======== Materials provided

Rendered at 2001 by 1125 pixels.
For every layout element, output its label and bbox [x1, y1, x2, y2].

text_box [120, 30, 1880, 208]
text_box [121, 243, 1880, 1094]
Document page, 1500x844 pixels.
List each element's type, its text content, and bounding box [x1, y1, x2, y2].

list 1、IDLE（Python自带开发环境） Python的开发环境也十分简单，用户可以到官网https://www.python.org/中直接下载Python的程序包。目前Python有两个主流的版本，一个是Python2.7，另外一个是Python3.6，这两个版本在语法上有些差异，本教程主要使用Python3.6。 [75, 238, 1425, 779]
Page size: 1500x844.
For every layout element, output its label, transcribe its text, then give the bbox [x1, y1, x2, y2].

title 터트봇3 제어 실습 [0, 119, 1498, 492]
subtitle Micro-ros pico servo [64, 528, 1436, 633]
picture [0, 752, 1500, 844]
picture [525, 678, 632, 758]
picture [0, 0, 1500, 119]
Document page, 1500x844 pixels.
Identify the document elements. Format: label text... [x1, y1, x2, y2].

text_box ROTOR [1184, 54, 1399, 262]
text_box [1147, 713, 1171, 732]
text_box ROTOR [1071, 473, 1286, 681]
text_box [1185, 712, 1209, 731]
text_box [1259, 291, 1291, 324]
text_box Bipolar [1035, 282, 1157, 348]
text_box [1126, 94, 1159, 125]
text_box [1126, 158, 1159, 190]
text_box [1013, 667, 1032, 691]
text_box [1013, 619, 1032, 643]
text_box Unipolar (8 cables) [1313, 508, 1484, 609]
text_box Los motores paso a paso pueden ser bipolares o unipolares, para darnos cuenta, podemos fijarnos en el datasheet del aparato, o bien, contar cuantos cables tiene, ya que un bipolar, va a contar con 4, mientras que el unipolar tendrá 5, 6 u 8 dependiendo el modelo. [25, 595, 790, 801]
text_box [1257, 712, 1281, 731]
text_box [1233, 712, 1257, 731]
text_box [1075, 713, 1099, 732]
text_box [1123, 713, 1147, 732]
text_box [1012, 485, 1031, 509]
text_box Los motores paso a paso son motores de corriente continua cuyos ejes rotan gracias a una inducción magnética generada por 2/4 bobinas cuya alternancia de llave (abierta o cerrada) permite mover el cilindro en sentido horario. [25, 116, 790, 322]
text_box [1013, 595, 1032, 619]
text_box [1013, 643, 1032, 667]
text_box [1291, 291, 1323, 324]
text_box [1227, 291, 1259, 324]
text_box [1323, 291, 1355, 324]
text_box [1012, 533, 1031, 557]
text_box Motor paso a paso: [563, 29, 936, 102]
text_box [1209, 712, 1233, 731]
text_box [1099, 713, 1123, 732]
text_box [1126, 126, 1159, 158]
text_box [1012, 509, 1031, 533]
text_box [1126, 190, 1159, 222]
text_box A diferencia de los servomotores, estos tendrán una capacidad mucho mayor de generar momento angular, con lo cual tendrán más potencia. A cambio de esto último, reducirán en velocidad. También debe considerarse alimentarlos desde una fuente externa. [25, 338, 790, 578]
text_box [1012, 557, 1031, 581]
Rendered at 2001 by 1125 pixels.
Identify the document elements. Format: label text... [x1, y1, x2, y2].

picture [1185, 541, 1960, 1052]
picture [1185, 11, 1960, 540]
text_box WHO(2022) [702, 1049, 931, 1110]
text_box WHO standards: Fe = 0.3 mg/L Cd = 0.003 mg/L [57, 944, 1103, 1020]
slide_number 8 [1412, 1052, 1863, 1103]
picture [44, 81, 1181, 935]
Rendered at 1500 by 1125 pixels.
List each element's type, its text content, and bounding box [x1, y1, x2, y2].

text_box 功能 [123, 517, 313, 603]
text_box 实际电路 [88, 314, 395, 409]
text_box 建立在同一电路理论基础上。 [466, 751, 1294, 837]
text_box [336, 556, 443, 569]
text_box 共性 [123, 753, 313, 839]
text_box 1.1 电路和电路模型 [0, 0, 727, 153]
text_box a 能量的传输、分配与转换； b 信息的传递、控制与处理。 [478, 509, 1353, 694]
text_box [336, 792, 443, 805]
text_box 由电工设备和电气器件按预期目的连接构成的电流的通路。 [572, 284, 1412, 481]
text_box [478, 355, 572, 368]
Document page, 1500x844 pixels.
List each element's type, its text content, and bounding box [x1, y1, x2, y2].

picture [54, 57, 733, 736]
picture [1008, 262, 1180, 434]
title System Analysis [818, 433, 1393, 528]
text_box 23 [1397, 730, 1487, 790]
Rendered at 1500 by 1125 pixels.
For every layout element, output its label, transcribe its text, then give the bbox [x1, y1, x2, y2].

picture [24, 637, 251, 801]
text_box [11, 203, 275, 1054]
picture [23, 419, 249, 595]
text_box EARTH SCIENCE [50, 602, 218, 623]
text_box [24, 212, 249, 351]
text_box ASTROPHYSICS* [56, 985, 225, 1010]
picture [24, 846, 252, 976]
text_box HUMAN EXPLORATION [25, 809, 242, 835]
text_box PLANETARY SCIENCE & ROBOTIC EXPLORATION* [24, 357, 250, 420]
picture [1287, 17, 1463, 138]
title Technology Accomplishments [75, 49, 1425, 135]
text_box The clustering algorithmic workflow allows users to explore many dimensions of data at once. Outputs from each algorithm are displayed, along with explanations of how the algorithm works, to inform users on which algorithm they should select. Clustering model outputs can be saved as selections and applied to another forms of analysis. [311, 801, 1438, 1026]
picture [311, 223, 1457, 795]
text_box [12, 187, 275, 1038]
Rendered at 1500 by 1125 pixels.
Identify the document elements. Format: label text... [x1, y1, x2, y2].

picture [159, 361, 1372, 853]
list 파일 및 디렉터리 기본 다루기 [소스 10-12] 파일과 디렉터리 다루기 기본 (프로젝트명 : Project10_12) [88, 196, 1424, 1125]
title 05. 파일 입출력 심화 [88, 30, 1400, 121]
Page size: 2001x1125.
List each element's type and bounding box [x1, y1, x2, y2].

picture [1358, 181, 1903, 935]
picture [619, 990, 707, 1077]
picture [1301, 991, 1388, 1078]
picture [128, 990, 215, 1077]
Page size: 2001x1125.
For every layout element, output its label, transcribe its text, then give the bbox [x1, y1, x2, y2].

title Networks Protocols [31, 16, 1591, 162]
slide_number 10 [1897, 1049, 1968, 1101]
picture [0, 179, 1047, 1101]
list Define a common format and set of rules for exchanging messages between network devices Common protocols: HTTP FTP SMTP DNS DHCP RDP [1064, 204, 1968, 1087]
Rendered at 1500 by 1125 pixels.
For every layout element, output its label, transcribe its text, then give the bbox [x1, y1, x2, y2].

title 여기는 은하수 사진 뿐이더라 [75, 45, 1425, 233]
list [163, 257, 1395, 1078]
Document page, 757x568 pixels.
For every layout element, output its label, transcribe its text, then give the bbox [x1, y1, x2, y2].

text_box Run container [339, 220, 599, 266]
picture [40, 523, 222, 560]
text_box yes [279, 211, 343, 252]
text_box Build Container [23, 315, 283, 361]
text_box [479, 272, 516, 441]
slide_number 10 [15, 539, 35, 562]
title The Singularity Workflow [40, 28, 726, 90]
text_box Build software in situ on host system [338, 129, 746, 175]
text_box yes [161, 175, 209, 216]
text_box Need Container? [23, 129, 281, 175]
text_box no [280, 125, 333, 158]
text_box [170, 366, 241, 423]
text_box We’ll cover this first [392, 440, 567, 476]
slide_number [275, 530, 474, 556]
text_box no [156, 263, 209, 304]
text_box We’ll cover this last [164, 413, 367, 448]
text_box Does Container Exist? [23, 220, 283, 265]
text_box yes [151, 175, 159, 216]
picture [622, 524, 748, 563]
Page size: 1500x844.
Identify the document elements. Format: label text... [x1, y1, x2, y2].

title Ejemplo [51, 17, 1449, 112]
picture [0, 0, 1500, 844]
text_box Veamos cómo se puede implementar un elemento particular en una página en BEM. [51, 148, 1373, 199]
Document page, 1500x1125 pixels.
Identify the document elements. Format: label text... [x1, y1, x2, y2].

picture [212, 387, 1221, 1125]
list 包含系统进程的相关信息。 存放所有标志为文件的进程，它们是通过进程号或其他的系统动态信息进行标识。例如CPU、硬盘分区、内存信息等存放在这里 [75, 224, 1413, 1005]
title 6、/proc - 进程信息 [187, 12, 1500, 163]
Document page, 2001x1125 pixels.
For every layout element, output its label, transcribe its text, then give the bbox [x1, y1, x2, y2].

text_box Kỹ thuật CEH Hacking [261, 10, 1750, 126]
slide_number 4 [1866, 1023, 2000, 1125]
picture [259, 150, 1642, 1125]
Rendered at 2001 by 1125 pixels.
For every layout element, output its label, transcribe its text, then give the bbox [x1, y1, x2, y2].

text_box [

================

● **Work request**:
What you return should be exactly the lines above, starting at the one with "text_box [24, 212, 249, 351]" and ending at the one with "Document page, 757x568 pixels.", and nothing else.

● **Result below**:
text_box [24, 212, 249, 351]
text_box ASTROPHYSICS* [56, 985, 225, 1010]
picture [24, 846, 252, 976]
text_box HUMAN EXPLORATION [25, 809, 242, 835]
text_box PLANETARY SCIENCE & ROBOTIC EXPLORATION* [24, 357, 250, 420]
picture [1287, 17, 1463, 138]
title Technology Accomplishments [75, 49, 1425, 135]
text_box The clustering algorithmic workflow allows users to explore many dimensions of data at once. Outputs from each algorithm are displayed, along with explanations of how the algorithm works, to inform users on which algorithm they should select. Clustering model outputs can be saved as selections and applied to another forms of analysis. [311, 801, 1438, 1026]
picture [311, 223, 1457, 795]
text_box [12, 187, 275, 1038]
Rendered at 1500 by 1125 pixels.
Identify the document elements. Format: label text... [x1, y1, x2, y2].

picture [159, 361, 1372, 853]
list 파일 및 디렉터리 기본 다루기 [소스 10-12] 파일과 디렉터리 다루기 기본 (프로젝트명 : Project10_12) [88, 196, 1424, 1125]
title 05. 파일 입출력 심화 [88, 30, 1400, 121]
Page size: 2001x1125.
List each element's type and bounding box [x1, y1, x2, y2].

picture [1358, 181, 1903, 935]
picture [619, 990, 707, 1077]
picture [1301, 991, 1388, 1078]
picture [128, 990, 215, 1077]
Page size: 2001x1125.
For every layout element, output its label, transcribe its text, then give the bbox [x1, y1, x2, y2].

title Networks Protocols [31, 16, 1591, 162]
slide_number 10 [1897, 1049, 1968, 1101]
picture [0, 179, 1047, 1101]
list Define a common format and set of rules for exchanging messages between network devices Common protocols: HTTP FTP SMTP DNS DHCP RDP [1064, 204, 1968, 1087]
Rendered at 1500 by 1125 pixels.
For every layout element, output its label, transcribe its text, then give the bbox [x1, y1, x2, y2].

title 여기는 은하수 사진 뿐이더라 [75, 45, 1425, 233]
list [163, 257, 1395, 1078]
Document page, 757x568 pixels.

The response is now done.